Federer in favor of prize money boost in ‘lower ranks’

Roger Federer of Switzerland celebrates victory against Damir Dzumhur of Bosnia and Herzegovina during their Men’s Singles second round match on day three of the 2019 US Open at the USTA Billie Jean King National Tennis Center on August 28, 2019 in the Flushing neighborhood of the Queens borough of New York City. Elsa/Getty Images/AFP

by Martyn WOOD

NEW YORK, United States (AFP) — Roger Federer added his voice to growing calls for increased prize money for players “in the lower ranks” after battling into the third round of the US Open on Wednesday.

A sizeable number of top men’s players are backing a petition seeking a larger slice of tournament revenues at Grand Slams and other events, with those outside the top 100 struggling to make money or break even.

“I do believe the challenger players and also maybe qualifying and second-round losers should get more,” said Federer, who rejoined the ATP player council along with Rafael Nadal this month.

“So I think if there should be increases it shouldn’t be at the top anymore. I feel like we have reached a pretty good level there. So, yeah, I think that’s going to be what we’re going to fight for.”

Canada’s Vasek Pospisil, another council member who has spoken out on the need for greater transparency and better revenue distribution, says only the top 100 ATP Tour players make money because only 14 percent of the sport’s revenues goes back to the players.

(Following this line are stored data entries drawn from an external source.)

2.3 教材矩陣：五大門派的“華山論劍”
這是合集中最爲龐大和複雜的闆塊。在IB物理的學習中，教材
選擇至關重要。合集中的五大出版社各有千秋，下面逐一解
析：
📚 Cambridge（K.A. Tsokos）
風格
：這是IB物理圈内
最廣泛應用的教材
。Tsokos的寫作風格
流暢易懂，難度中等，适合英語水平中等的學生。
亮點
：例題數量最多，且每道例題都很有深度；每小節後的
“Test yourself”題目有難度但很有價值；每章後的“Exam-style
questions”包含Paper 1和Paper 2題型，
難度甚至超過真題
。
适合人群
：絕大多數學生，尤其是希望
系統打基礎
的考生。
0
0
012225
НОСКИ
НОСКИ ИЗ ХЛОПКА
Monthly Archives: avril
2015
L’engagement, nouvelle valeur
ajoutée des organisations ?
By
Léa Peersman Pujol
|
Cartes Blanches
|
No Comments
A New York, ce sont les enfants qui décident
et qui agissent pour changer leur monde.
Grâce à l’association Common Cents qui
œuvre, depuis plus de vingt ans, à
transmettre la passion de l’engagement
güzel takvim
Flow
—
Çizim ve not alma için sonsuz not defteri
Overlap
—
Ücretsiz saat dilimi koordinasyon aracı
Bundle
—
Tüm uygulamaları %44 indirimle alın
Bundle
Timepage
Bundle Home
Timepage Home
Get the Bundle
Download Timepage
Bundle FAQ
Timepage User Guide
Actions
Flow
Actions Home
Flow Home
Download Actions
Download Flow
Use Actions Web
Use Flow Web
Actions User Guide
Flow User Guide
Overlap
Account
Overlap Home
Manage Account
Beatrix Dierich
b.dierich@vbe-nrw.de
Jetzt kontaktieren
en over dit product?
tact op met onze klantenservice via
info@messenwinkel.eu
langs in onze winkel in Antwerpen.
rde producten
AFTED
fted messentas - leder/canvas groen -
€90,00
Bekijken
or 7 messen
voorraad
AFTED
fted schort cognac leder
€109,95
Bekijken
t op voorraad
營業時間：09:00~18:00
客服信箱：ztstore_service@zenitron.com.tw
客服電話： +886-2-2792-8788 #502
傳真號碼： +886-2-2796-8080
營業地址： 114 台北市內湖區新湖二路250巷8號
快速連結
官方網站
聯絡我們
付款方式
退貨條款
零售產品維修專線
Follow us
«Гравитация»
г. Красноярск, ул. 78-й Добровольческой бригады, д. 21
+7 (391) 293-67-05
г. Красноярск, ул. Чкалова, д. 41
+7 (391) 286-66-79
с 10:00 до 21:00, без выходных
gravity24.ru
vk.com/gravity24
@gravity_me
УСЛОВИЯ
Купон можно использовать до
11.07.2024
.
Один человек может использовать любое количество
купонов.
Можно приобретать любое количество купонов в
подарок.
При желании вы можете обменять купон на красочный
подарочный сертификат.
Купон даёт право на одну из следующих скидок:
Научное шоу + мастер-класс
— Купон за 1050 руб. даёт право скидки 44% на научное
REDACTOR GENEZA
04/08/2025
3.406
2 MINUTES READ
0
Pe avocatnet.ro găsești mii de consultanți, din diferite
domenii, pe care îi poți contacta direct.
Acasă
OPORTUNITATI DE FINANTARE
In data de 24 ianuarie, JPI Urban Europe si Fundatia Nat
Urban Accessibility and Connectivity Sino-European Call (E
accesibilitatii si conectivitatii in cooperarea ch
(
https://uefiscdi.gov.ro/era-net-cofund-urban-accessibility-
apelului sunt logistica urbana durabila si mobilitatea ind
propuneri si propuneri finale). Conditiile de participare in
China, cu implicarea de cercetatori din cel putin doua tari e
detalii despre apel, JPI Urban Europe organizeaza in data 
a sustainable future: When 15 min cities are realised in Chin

“It would be nice if the players could also survive on the challenger tour in the lower ranks and not just at the very top,” Federer said.

“Even though I’m all for it shouldn’t be a losers’ tour, but they also sacrifice a lot of their time and they work equally hard as we do at the top. That hopefully we’re going to get that right hopefully, as well, in the next sort of five to 10 years.”

‘Proper opinion’ vital¬†

Controversy has arisen over the past months concerning various issues in the sport, with ATP player council president Novak Djokovic often on the opposite side of discussions from Nadal and Federer.

Splits widened at Wimbledon when Djokovic was taken to task over his relationship with the disgraced Justin Gimelstob.

Former player Gimelstob, who has sat on the player council, pleaded no contest to assault charges in Los Angeles earlier this year for attacking a man in front of his wife and children at Halloween in 2018.

Djokovic has come under fire for refusing to rule out a possible return to the board for Gimelstob.

“The worst is in any politics or any tennis politics is if you just don’t talk,” said Federer, after rallying to dispatch 99th-ranked Damir Dzumhur of Bosnia 3-6, 6-2, 6-3, 6-4 under the roof at Arthur Ashe Stadium.

“Being back on the council is good because I get all the information. I think that is important for me to give a proper opinion. It also brings Novak, Rafa, and me closer together, naturally, to be in a room.”

“But then also away from it, we can’t prepare for meetings like amateurs and just not talk to each other and then walk up to the meetings and just, like, ‘So what’s going on?’ And start taking decisions and voting and then it gets personal.

“So we need to be well prepared, and for that we need to meet and talk, and we will do that moving forward.”